◆ **Brief**:
Search the material below for the word "obligations" and copy every line in which it occurs.

========

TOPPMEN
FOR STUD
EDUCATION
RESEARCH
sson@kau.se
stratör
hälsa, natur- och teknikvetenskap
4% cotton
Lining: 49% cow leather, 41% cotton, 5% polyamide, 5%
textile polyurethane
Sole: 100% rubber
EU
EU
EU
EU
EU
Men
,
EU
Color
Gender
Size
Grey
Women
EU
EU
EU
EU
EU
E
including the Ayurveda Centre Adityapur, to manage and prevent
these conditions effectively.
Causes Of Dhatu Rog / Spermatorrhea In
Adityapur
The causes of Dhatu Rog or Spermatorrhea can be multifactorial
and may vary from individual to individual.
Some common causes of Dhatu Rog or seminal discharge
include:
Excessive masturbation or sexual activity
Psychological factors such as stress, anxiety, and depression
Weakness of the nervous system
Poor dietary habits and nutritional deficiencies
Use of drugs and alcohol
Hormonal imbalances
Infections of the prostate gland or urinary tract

========

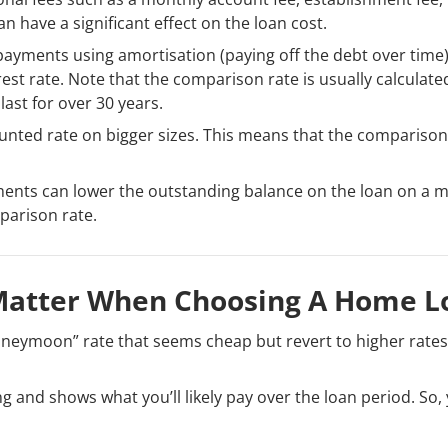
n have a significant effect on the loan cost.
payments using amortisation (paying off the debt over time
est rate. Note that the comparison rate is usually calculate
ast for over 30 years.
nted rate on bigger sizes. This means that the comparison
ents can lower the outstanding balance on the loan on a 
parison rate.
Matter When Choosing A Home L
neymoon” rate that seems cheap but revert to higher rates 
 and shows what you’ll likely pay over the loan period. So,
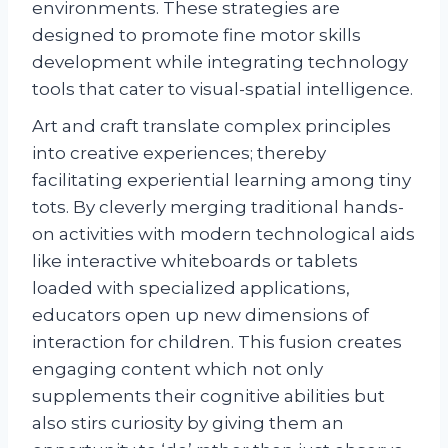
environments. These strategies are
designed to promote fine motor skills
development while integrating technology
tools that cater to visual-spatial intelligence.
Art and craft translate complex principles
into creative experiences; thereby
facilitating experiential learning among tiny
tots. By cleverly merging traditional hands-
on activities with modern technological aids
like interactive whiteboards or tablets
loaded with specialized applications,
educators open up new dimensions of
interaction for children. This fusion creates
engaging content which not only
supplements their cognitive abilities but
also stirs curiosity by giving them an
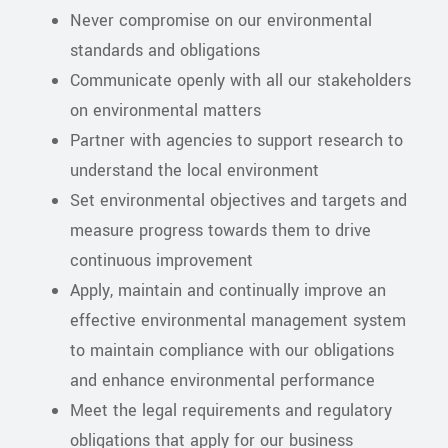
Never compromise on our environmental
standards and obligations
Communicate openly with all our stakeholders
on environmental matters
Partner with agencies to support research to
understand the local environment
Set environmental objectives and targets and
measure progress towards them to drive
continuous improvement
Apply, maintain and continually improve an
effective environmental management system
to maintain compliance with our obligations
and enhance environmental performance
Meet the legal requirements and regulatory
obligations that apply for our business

========

◆ **Result of this task**:
standards and obligations
to maintain compliance with our obligations
obligations that apply for our business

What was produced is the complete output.